Most of those who choose to believe the Angel's account of its origin believe that the Angel is a Stygian entity somehow drawn through the Abyss and trapped in the Fallen World. There, it would have eventually died had it not met the Mason, who built the Mason's Angel, where it could safely hide.
The Angel's ability and function is to consume ghosts and souls: it can trivially absorb the soul of a dying human. However, souls inside a living being or magical containment are safe from the Angel. To absorb a ghost, the Angel must drain its essence and destroy it.
The Angel alternates between the personalities it has absorbed, each with its own interests and desires, but all speaking for the Angel's central alien intellect. In the course of one conversation, it might switch between a laughing little boy who asks for candy, a weeping woman who complains of how lonely she is, and an angry man who only speaks Middle English. When faced with something that one of the souls within cares strongly about, however, that voice speaks clearly and seems to be in control of the entity.
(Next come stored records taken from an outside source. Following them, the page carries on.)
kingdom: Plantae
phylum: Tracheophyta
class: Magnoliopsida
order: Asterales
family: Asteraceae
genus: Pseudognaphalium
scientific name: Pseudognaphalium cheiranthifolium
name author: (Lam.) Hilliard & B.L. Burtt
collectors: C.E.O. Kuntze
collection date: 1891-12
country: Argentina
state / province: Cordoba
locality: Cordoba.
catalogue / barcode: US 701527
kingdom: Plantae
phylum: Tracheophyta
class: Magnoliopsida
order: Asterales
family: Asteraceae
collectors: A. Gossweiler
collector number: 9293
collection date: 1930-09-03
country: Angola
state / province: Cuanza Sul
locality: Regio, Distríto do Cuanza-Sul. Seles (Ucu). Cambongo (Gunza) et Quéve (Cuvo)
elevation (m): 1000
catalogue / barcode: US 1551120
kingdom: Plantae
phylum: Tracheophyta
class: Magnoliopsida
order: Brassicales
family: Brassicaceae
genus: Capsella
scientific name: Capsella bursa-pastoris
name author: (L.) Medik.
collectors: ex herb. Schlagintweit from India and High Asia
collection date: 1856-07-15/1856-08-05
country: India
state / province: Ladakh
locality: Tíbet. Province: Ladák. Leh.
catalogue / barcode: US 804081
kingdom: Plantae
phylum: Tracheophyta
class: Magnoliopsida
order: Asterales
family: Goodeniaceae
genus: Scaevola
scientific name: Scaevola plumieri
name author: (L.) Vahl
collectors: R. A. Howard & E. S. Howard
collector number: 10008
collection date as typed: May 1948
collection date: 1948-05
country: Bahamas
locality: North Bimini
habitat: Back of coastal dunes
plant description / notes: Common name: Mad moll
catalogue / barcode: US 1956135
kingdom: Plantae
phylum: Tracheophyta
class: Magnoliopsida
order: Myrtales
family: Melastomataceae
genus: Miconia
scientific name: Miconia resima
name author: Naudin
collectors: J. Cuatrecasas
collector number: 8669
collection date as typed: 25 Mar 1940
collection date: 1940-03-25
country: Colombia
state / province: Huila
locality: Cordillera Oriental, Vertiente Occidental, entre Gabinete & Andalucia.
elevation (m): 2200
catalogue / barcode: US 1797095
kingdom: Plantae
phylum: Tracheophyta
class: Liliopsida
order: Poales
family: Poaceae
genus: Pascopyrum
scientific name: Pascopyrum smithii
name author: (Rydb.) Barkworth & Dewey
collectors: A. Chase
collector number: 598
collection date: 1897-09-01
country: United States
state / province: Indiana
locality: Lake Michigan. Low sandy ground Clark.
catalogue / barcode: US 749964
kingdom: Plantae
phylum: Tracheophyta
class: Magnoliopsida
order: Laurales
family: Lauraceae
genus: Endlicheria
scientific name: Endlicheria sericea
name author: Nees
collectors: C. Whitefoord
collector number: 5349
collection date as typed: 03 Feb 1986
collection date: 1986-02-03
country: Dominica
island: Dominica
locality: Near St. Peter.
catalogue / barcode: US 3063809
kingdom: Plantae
Encoded in the Atlantean runes on the statue's face is a mudra that, if performed properly (with a roll of Gnosis +2), forces the Angel to appear for a scene, but the Angel is under no obligation to be helpful. A clever mage might appeal to its individual facets or try to convince the Angel that he is working to help it return home. The character needs to make a successful social roll, the exact attributes and abilities depending on his tactics, to convince the Angel to cooperate. If a mage knows the name of a particular ghost or soul that is within the Angel, he can ask the Angel questions about what that soul knew. The Angel might employ its other powers on behalf of a mage who it or one of its facets particularly likes, such as removing troublesome spirits, intimidating ghosts, or using its influence over souls to aid in magical research.
Once the Angel has been called forth and convinced to be cooperative, a mage can also tap the Angel's vast experience and the knowledge of the many souls it has absorbed over the ages. This operates as Dream *, except that the mage rolls Composure + Empathy to coax answers out of the Angel and sort through the rush of cryptic information he will receive, rather than Wits + Composure.
Although it is not a spirit in the strictest sense of the term, the Angel is best treated as one for game purposes.
Attributes: Power 4, Finesse 5, Resistance 3
Essence: 15 (max 15)
Speed: 19 (species factor 10)
Influences: Souls 3
Numina: Absorb Soul (see above), Materialize
Death in Life: Despite being a spirit in some senses, the Angel is affected by Death, not Spirit, as though it were a ghost or a human soul. Like all living things it cannot be permanently altered by magic.
Unearthly Being: Outside its statue, the Angel can only gain essence by absorbing souls and ghosts (one point of essence per soul or ghost). Inside the statue it gains one point of essence per day. For every month that it exists outside the statue the Angel loses one attribute point at random. Inside its statue, the Angel regains lost attribute points at the same rate.